Assessment Scales of Hikikomori Severity

(1)
During the past 6 months, your child has been absent from school:
Responses were provided on a 5-point scale, ranging from 0 (“Never”) and 2 (“Sometimes”) to 4 (“Completely”).
 
(2)
During the last 6 months, your child went out, either alone or with friends ( i.e., unaccompanied by family members) to shop, engage in sports, and/or socialize with friends:
 
Responses were provided on a 5-point scale, ranging from 0 (“Never”) and 2 (“Sometimes”) to 4 (“Regularly”).

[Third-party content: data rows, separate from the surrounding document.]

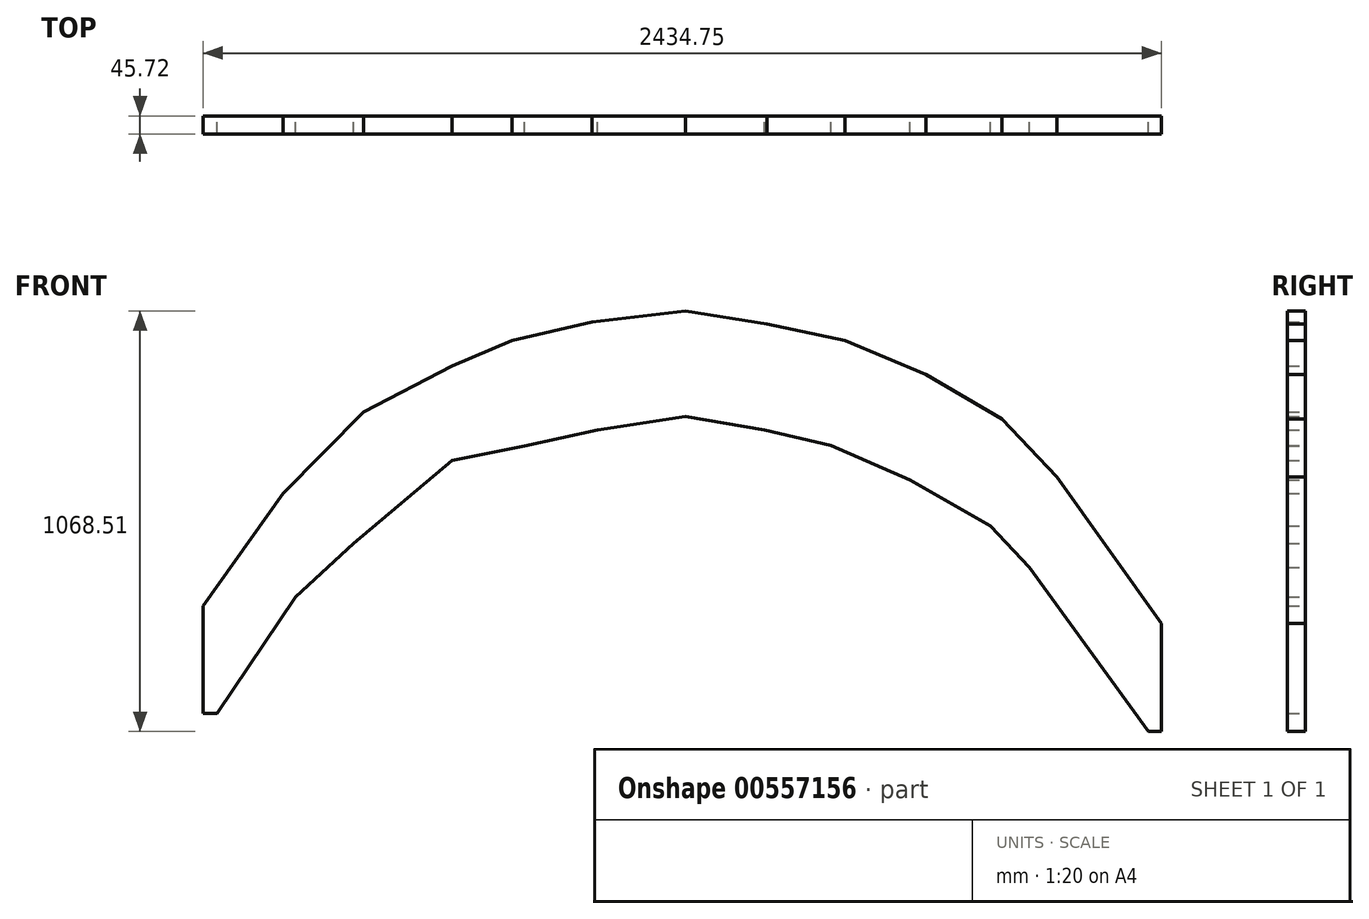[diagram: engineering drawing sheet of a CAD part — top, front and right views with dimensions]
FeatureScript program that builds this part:
annotation { "Feature Type Name" : "Feature", "Feature Type Description" : "" }
export const myFeature = defineFeature(function(context is Context, id is Id, definition is map)
    precondition{}
    {
        {
            var Q0;
            Q0=qCreatedBy(makeId("Front.planeOp"),FACE);
            var sketch = newSketch(context, id + "F0", { "sketchPlane" : qUnion([Q0])});
            skLineSegment(sketch, "E0", {"start": v(0, 0) * mm, "end": v(0, 273.45) * mm});
            skLineSegment(sketch, "E1", {"start": v(0, 273.45) * mm, "end": v(202.69, 558.63) * mm});
            skLineSegment(sketch, "E2", {"start": v(202.69, 558.63) * mm, "end": v(406.96, 765.28) * mm});
            skLineSegment(sketch, "E3", {"start": v(406.96, 765.28) * mm, "end": v(632.63, 883.02) * mm});
            skLineSegment(sketch, "E4", {"start": v(632.63, 883.02) * mm, "end": v(784.05, 947.84) * mm});
            skLineSegment(sketch, "E5", {"start": v(784.05, 947.84) * mm, "end": v(988.15, 994.34) * mm});
            skLineSegment(sketch, "E6", {"start": v(988.15, 994.34) * mm, "end": v(1225.19, 1022.35) * mm});
            skLineSegment(sketch, "E7", {"start": v(1225.19, 1022.35) * mm, "end": v(1432.03, 989.73) * mm});
            skLineSegment(sketch, "E8", {"start": v(1432.03, 989.73) * mm, "end": v(1630.86, 947.5) * mm});
            skLineSegment(sketch, "E9", {"start": v(1630.86, 947.5) * mm, "end": v(1836.74, 861.27) * mm});
            skLineSegment(sketch, "E10", {"start": v(1836.74, 861.27) * mm, "end": v(2029.39, 748) * mm});
            skLineSegment(sketch, "E11", {"start": v(2029.39, 748) * mm, "end": v(2168.34, 600.37) * mm});
            skLineSegment(sketch, "E12", {"start": v(2168.34, 600.37) * mm, "end": v(2434.75, 229) * mm});
            skLineSegment(sketch, "E13", {"start": v(2434.75, 229) * mm, "end": v(2434.75, -46.16) * mm});
            skLineSegment(sketch, "E14", {"start": v(2434.75, -46.16) * mm, "end": v(2401.65, -46.16) * mm});
            skLineSegment(sketch, "E15", {"start": v(2401.65, -46.16) * mm, "end": v(2099.8, 370.46) * mm});
            skLineSegment(sketch, "E16", {"start": v(2099.8, 370.46) * mm, "end": v(2000.33, 475.9) * mm});
            skLineSegment(sketch, "E17", {"start": v(2000.33, 475.9) * mm, "end": v(1796.2, 592.51) * mm});
            skLineSegment(sketch, "E18", {"start": v(1796.2, 592.51) * mm, "end": v(1594.6, 680.5) * mm});
            skLineSegment(sketch, "E19", {"start": v(1594.6, 680.5) * mm, "end": v(1426.4, 720.6) * mm});
            skLineSegment(sketch, "E20", {"start": v(1426.4, 720.6) * mm, "end": v(1225.19, 754.02) * mm});
            skLineSegment(sketch, "E21", {"start": v(1225.19, 754.02) * mm, "end": v(1002.03, 720.6) * mm});
            skLineSegment(sketch, "E22", {"start": v(1002.03, 720.6) * mm, "end": v(816.02, 679.4) * mm});
            skLineSegment(sketch, "E23", {"start": v(816.02, 679.4) * mm, "end": v(632.63, 642.64) * mm});
            skLineSegment(sketch, "E24", {"start": v(632.63, 642.64) * mm, "end": v(382.04, 432.43) * mm});
            skLineSegment(sketch, "E25", {"start": v(382.04, 432.43) * mm, "end": v(234.87, 295.4) * mm});
            skLineSegment(sketch, "E26", {"start": v(234.87, 295.4) * mm, "end": v(35.92, 0) * mm});
            skLineSegment(sketch, "E27", {"start": v(35.92, 0) * mm, "end": v(0, 0) * mm});
            skSolve(sketch);
        }
        {
            var Q0;
            Q0 = qSketchRegion(id + "F0", true);
            extrude(context, id + "F1", {"entities" : qUnion([Q0]), "depth" : 45.72 * mm, "offsetDistance" : 25.4 * mm, "symmetric" : true});
        }
    });
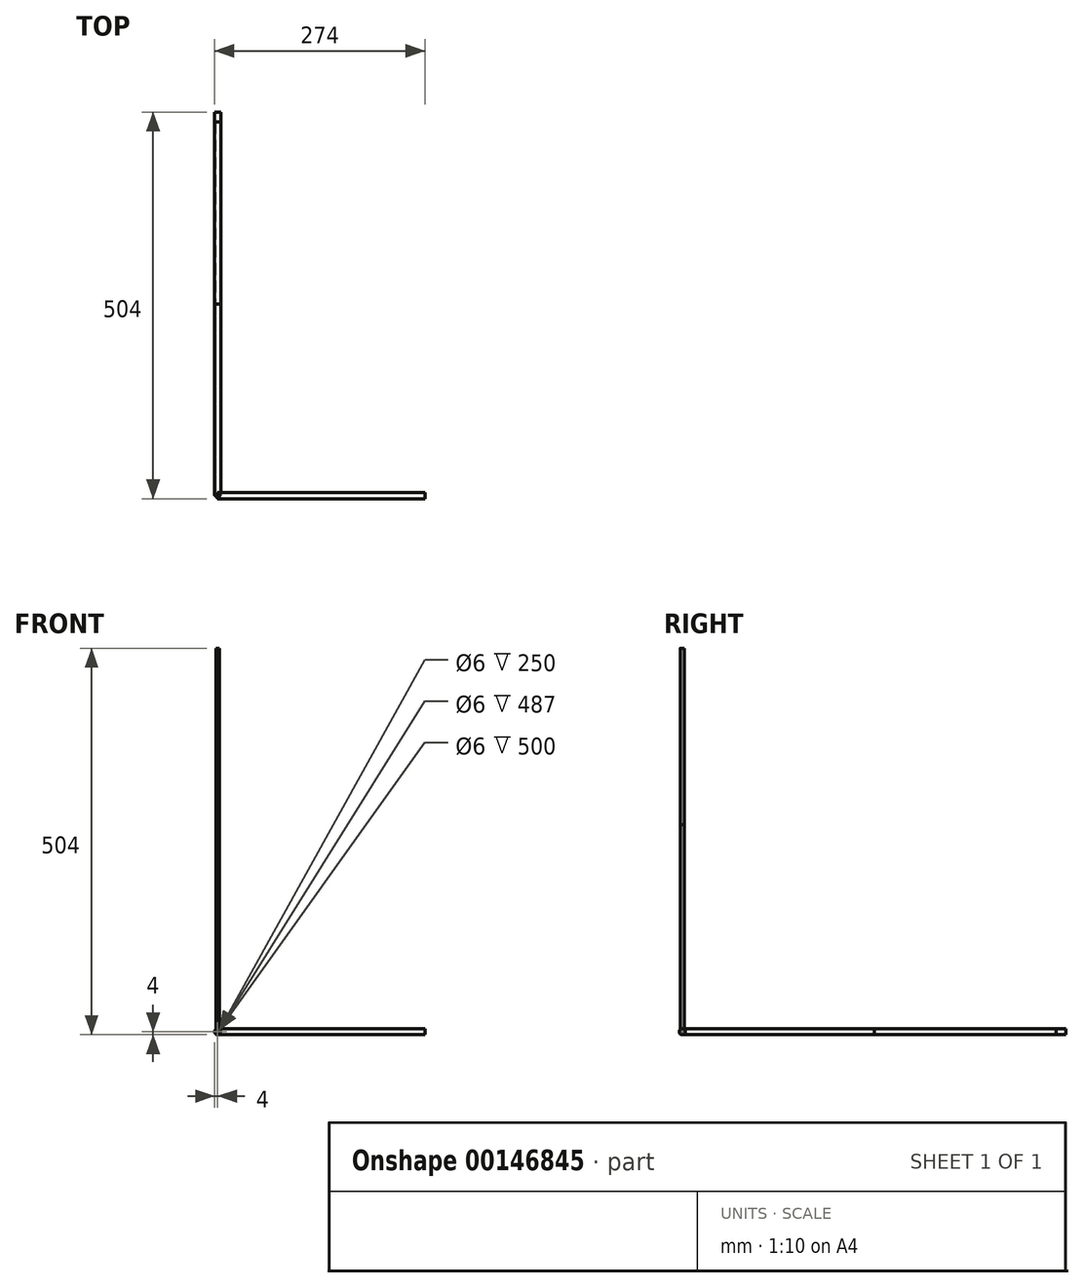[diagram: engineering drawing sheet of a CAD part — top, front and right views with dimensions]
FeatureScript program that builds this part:
annotation { "Feature Type Name" : "Feature", "Feature Type Description" : "" }
export const myFeature = defineFeature(function(context is Context, id is Id, definition is map)
    precondition{}
    {
        {
            var Q0;
            Q0=qCreatedBy(makeId("Front.planeOp"),FACE);
            var sketch = newSketch(context, id + "F0", { "sketchPlane" : qUnion([Q0])});
            skCircle(sketch, "E0", {"center": v(0, 0) * mm, "radius": 4 * mm});
            skCircle(sketch, "E1", {"center": v(0, 0) * mm, "radius": 3 * mm});
            skSolve(sketch);
        }
        {
            var Q0;
            Q0=qSketchRegion(id+"F0",true);
            extrude(context, id + "F1", {"entities" : qUnion([Q0]), "oppositeDirection" : true, "depth" : 500 * mm});
        }
        {
            var Q0;
            Q0=qSketchRegion(id+"F0",true);
            extrude(context, id + "F2", {"entities" : qUnion([Q0]), "oppositeDirection" : true, "depth" : 487 * mm});
        }
        {
            var Q0;
            Q0=qCreatedBy(makeId("Top.planeOp"),FACE);
            var sketch = newSketch(context, id + "F3", { "sketchPlane" : qUnion([Q0])});
            skCircle(sketch, "E2", {"center": v(0, 0) * mm, "radius": 2.5 * mm});
            skSolve(sketch);
        }
        {
            var Q0;
            Q0=qSketchRegion(id+"F3",true);
            extrude(context, id + "F4", {"entities" : qUnion([Q0]), "depth" : 500 * mm});
        }
        {
            var Q0;
            Q0=qSketchRegion(id+"F0",true);
            extrude(context, id + "F5", {"entities" : qUnion([Q0]), "oppositeDirection" : true, "depth" : 250 * mm});
        }
        {
            var Q0;
            Q0=qCreatedBy(makeId("Right.planeOp"),FACE);
            var sketch = newSketch(context, id + "F6", { "sketchPlane" : qUnion([Q0])});
            skCircle(sketch, "E3", {"center": v(0, 0) * mm, "radius": 4 * mm});
            skSolve(sketch);
        }
        {
            var Q0;
            Q0=qSketchRegion(id+"F6",true);
            extrude(context, id + "F7", {"entities" : qUnion([Q0]), "depth" : 270 * mm});
        }
        {
            var Q0;
            Q0=qSketchRegion(id+"F3",true);
            extrude(context, id + "F8", {"entities" : qUnion([Q0]), "depth" : 270 * mm});
        }
    });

Assessment Scales of Environmental Factors

Responses were provided on a 5-point scale, ranging from 0 (“Not at all”) to 4 (“Always”), except for item #7, which was evaluated on a 5-point scale ranging from 0 to 4, representing “Extremely difficult” to “Very favorable.”
(1)
Parental mental health: “Both or either of the parents have been treated by a psychological counselor or a psychiatrist.”
 
(2)
Parental physical conditions: “Both or either of the parents have health problems (chronic illness, surgical treatment, and/or other problems).”
 
(3)
Communication between parents and child: “There is communication between the parents and their child.”
 
(4)
Communication between parents: “There is communication between the parents.”
 
(5)
Conflict between parent and child: “There are conflicts between a parent and their child.”
 
(6)
Conflict between parents: “There are conflicts between the parents.”
 
(7)
Financial status: “The family’s financial status can be considered as…”.
 
(8)
Communication with the community: “You, as a family, are in close contact with your neighbors and the people in your community.”
 
(9)
Overuse of the Internet: “Your child spends too much time using the Internet (computers, smartphones, games consoles, and tablets, among others.)”.